Recalling her journey, she told News18.com, “More than a moment of pride, it’s a moment of gratitude for me. I remember being told to leave all hope but how could I? I nurtured hope in my journey with Kabir. I have tried to be result-oriented instead of problem-oriented. I have taken a very clinical approach with him.”
Kabir deals with gross motor issues, had a speech delay, said his mother. She also worked with him on developing techniques to make Kabir understand things better, his attachment style, among other behvioural patterns.
“It is important to understand that he is not doing what he is doing purposefully and work towards each goal that we want to achieve,” said Molly. Kabir’s father spearheads the dermatology department at Dr Reddy’s.

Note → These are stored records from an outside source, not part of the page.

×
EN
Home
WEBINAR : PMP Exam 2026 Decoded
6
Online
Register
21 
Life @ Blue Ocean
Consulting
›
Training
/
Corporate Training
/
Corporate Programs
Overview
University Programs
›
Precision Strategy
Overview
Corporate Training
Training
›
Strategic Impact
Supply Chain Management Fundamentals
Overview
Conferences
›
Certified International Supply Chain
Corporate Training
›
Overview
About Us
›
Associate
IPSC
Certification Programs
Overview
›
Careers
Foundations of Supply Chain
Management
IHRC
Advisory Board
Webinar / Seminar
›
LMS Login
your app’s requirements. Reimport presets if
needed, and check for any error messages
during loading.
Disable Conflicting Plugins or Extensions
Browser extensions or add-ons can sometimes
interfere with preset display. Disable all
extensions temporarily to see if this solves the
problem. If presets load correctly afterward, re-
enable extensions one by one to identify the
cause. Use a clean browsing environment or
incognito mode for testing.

Kabir too says that it was the mantra taught by his mother, “keep calm, work hard”, which helped him during his examinations. While it was tough for him to navigate through the changed pattern as CBSE held a multiple-choice question (MCQ)-style test for the first time, Kabir says that he went to the exam hall with the idea of focusing only on things he knew the answers to as stress could easily derail his performance.

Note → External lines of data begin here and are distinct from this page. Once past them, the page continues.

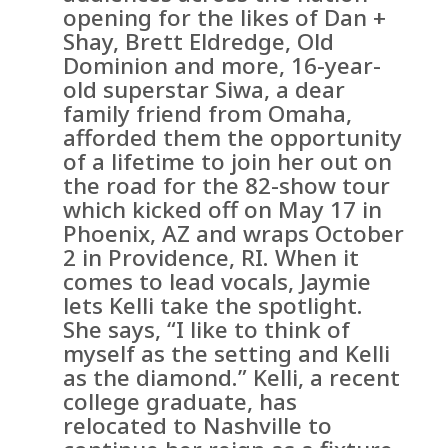
opening for the likes of Dan +
Shay, Brett Eldredge, Old
Dominion and more, 16-year-
old superstar Siwa, a dear
family friend from Omaha,
afforded them the opportunity
of a lifetime to join her out on
the road for the 82-show tour
which kicked off on May 17 in
Phoenix, AZ and wraps October
2 in Providence, RI. When it
comes to lead vocals, Jaymie
lets Kelli take the spotlight.
She says, “I like to think of
myself as the setting and Kelli
as the diamond.” Kelli, a recent
college graduate, has
relocated to Nashville to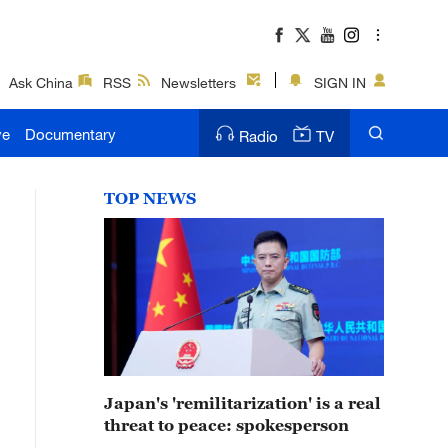
Ask China
RSS
Newsletters
SIGN IN
ve
Documentary
Radio
TV
TOP NEWS
Japan's 'remilitarization' is a real
threat to peace: spokesperson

While he was hoping for a good score, he did not expect to top his school and certainly not be among the top scorers across the board, said Kabir.
The teenager still faces problems in socialising, and communicating, along with other behavioural issues. He also told News18.com that he could not just sit and study for long durations like most of his peers and instead took a break after every two hours.
“I also tried to practice as much I could to familiarise myself with the exam pattern. I took mock papers before the exams and during the last few days focused on areas where I was lagging,” said Kabir, who is now preparing for term 2 tests, which will begin from April 26.
Confident of cracking his class 10 with good marks, Kabir aims to pursue Physics, Chemistry, Mathematics, Economics, Computer Science, and English as subjects in classes 11 and 12. He, however, is yet to decide what course to go for in college. There are “so many things that I can do”, he said.
He says that the journey started for him earlier than his peers as he had to focus on behavioural and communication skills before going to school. It was “difficult for all of us”, said Kabir, talking about his family. He says he has had to change schools a number of times. Kabir is a native of Bhubaneswar but had moved to Mumbai in 2008 for better treatment. The family shifted to Gurugram in 2013 and Kabir has been with Ridge Valley School since then, which he says is the longest he has spent in a school. He also has a younger sister.
“I worked very hard but I could achieve it through sheer luck and the determination of my parents,” he said.
Advising his peers, Kabir advised them to keep it simple, study properly, do the homework, and work hard. “Practicals are easy marks and can help anyone get high scores but not many focus on practical exams like theory exams,” he said.